The Finding of Moses
X. Michael Drayton
 
NOW Pharaoh’s daughter Termuth young and faire,
With such choyce maydens as she fauor’d most,
Needes would abroad to take the gentle ayre,
Whilst the rich yeere his braueries seem’d to boast.
Softly she walkes downe to the sacred flood,        5
Through the calme shades most peaceable and quiet,
In the cool streames to check the pampred blood,
Stird with strong youth and their delicious diet.

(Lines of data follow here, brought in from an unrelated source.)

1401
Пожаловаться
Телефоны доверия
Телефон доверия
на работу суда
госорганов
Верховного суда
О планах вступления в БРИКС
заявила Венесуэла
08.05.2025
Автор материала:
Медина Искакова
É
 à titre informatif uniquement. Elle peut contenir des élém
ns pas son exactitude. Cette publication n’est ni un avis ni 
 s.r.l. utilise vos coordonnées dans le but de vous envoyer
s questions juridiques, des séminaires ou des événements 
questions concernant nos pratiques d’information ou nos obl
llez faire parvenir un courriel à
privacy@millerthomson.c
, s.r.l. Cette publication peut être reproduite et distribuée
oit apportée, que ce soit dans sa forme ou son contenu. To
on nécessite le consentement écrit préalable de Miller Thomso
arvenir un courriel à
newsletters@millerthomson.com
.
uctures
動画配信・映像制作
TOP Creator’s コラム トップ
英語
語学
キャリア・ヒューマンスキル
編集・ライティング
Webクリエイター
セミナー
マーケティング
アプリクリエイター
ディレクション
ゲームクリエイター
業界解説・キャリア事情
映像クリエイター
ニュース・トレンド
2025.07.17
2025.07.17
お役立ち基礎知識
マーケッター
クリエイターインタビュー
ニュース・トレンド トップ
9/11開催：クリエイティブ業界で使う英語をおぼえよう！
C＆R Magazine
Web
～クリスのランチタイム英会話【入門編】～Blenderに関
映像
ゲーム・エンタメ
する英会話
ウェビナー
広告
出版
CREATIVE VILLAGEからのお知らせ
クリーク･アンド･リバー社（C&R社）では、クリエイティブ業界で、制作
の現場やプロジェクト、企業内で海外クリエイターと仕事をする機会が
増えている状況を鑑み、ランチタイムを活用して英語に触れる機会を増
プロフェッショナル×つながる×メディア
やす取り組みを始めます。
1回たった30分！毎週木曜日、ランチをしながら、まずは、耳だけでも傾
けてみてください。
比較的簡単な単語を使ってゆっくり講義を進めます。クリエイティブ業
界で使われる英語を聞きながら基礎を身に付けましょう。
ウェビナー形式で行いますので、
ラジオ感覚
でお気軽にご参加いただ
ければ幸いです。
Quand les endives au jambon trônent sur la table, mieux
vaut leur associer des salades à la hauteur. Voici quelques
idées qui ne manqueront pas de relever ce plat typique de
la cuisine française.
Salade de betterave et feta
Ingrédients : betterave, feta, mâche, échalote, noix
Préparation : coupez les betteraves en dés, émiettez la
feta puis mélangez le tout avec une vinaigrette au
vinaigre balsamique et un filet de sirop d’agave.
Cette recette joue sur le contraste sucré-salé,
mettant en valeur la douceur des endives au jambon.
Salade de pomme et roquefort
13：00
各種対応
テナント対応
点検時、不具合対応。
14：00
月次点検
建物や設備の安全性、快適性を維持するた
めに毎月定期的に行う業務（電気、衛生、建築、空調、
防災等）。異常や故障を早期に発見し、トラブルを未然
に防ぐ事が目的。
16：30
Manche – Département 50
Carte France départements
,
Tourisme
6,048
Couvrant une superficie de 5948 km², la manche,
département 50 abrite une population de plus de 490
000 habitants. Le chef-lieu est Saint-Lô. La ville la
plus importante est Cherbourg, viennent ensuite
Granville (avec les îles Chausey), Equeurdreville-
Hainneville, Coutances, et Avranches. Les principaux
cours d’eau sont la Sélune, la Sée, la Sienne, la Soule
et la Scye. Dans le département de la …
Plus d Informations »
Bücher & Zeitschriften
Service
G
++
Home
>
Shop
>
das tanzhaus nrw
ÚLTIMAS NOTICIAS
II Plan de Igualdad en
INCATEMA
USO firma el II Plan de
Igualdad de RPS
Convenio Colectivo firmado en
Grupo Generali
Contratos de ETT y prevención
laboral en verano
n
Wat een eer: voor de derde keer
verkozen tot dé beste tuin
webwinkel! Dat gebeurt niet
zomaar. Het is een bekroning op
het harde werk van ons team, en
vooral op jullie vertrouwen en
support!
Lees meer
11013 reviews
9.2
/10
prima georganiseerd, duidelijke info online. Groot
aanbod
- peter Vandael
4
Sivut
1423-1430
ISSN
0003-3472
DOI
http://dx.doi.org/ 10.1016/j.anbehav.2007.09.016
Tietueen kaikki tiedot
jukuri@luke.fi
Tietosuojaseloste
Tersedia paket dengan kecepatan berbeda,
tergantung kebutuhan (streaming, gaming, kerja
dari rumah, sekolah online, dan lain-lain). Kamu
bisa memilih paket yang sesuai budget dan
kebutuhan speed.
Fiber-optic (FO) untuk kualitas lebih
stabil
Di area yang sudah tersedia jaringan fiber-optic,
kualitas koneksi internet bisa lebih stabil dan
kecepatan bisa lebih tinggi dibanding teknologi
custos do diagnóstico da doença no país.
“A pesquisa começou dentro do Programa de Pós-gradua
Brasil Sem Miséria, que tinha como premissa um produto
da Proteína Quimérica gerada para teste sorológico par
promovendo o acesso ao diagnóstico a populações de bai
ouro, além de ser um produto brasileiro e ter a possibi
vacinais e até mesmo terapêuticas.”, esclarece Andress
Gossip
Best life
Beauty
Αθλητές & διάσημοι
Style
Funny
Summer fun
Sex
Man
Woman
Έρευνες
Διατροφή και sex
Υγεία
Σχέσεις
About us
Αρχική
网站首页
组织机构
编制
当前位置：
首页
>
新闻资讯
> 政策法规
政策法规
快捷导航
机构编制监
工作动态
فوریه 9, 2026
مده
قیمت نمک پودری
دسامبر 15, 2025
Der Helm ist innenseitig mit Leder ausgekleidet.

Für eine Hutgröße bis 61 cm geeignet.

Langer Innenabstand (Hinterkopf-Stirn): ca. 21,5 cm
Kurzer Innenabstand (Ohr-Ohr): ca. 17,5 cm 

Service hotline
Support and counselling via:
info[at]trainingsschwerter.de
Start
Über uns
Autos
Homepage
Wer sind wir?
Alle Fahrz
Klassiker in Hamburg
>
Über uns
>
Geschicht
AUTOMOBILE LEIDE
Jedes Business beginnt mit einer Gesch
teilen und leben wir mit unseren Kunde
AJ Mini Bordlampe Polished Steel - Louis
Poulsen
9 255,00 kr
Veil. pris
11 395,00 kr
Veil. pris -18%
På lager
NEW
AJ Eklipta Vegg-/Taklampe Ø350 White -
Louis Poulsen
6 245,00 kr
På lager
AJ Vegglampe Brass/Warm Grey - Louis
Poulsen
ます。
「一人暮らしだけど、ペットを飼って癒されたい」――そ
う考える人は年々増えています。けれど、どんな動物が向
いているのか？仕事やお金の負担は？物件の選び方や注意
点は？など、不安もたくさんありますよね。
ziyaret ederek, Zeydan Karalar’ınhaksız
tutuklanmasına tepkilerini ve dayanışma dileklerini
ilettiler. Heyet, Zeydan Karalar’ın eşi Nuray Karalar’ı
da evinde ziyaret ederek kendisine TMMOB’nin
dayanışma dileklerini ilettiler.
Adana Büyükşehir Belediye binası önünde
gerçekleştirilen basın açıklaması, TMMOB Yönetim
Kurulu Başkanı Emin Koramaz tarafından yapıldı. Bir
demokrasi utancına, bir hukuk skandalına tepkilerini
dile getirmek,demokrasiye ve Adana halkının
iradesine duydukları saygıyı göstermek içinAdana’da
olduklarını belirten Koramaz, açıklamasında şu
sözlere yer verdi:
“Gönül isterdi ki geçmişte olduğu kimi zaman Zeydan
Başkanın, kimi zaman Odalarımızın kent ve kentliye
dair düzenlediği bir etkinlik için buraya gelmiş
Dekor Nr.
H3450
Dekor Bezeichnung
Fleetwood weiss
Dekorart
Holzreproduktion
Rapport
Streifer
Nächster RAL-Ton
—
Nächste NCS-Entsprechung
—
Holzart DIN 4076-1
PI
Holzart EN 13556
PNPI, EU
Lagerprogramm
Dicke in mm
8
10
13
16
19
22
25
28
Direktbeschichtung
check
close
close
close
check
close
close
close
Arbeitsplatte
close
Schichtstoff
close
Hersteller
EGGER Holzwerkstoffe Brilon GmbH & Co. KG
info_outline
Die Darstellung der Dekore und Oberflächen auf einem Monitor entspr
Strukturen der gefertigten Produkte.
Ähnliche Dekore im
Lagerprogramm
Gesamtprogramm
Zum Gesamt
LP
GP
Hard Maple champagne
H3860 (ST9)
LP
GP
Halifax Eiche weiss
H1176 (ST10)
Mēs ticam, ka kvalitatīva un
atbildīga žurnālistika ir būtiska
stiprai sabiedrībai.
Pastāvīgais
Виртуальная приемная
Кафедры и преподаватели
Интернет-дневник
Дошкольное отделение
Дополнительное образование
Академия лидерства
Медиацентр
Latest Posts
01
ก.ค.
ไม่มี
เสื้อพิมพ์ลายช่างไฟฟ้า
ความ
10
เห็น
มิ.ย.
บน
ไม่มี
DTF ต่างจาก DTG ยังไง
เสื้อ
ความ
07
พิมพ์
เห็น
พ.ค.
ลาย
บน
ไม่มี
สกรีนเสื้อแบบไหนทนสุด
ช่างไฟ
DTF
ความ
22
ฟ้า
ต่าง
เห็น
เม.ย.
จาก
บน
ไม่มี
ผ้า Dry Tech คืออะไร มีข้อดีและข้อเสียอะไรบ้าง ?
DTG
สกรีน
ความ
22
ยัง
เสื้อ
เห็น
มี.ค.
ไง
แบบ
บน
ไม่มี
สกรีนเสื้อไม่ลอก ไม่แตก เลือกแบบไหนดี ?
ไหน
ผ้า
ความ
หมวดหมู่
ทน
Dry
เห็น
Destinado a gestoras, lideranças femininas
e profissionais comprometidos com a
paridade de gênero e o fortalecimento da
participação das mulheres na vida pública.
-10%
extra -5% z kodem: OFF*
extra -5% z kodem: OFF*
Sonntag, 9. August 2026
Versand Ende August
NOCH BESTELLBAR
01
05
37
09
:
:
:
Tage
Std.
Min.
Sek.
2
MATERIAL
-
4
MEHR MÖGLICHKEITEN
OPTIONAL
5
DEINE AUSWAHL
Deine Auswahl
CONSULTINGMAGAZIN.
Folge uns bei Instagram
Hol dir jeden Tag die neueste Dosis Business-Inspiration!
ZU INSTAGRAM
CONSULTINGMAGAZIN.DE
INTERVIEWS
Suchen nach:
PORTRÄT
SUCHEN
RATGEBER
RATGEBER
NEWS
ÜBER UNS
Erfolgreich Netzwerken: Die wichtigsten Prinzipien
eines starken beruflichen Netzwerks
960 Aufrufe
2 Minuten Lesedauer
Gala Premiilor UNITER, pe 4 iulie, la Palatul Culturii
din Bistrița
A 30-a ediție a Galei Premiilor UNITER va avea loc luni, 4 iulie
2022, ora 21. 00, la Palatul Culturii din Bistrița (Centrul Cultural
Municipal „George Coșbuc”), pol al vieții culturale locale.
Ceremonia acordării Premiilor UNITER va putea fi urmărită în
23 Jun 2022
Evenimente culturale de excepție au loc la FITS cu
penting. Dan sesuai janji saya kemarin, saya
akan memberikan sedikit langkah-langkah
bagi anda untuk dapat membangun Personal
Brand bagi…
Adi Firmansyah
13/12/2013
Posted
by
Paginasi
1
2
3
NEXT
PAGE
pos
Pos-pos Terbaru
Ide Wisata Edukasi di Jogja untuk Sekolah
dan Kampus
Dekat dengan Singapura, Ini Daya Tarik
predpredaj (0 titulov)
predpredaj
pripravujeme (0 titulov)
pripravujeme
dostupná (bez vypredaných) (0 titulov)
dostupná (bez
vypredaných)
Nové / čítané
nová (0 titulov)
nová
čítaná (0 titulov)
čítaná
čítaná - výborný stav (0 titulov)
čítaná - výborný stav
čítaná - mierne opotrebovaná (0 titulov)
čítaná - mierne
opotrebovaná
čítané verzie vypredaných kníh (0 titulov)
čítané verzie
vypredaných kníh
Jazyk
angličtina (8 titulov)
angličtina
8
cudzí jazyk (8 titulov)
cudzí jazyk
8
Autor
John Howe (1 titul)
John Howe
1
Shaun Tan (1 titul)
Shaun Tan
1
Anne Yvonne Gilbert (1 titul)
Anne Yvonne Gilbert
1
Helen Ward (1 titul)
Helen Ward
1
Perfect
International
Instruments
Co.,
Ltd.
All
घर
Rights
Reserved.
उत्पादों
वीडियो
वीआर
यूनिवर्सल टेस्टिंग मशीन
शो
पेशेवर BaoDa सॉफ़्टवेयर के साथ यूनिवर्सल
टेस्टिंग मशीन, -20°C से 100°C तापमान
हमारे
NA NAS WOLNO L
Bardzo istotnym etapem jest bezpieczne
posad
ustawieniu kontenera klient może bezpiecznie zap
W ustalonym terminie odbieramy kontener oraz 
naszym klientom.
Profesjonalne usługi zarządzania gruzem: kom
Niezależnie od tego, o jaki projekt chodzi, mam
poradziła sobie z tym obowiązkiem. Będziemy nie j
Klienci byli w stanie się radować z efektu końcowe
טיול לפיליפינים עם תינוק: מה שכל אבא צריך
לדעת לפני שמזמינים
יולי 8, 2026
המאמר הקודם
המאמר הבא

Such as the princesse, such the day addressed,
As though prouided equally to paire her,        10
Either in other fortunately blessed,
She by the day, the day by her made fairer;
Both in the height and fulnesse of their pleasure,
As to them both some future good diuining,
Holding a steadie and accomplish’d measure;        15
This in her perfect clearnesse, that in shining
The very ayre, to emulate her meekenesse,
Stroue to be bright and peaceable as she,
That it grew iealous of that sodaine sleekenesse,
Fearing it ofter otherwise might be.        20
And if the fleet winde by some rigorous gale
Seem’d to be mou’d, and patiently to chide her,
It was as angry with her lawnie vaile,
That from his sight it enuiously should hide her.
And now approching to the flowrie meade,        25
Where the rich summer curiously had dight her,
(See this most blessed, this vnusual hap,)
Which seem’d in all her iollitie arayde,
With nature’s cost and pleasures to delight her,
She the small basket sooner should espie,        30
That the child wak’d, and missing of his pap,
As for her succour, instantly did cry.
Forth of the flagges she caus’d it to be taken,
Calling her maids this orphanet to see:
Much did she ioy an innocent forsaken        35
By her from peril priuiledgd might be.
This sweet princesse, most pittifull and milde,
Soone on her knee vnswathes it as her owne,
Found for a man so beautifull a childe,
Might for an Hebrew easily be knowne:        40
Noting the care in dressing it bestow’d,
Each thing that fitted gentlenesse to weare,
Iudg’d the sad parents this lost infant ow’d
Were as invulgar as their fruit was faire.
Saith she, “My minde not any way suggests        45
An vnchaste wombe these lineaments hath bred;
For thy faire brow apparently contests
The currant stamp of a cleane nuptial bed.”
She named it Moyses, which in time might tell
(For names doe many mysteries expound)        50
When it was young the chance that it befell,
How by the water strangely it was found.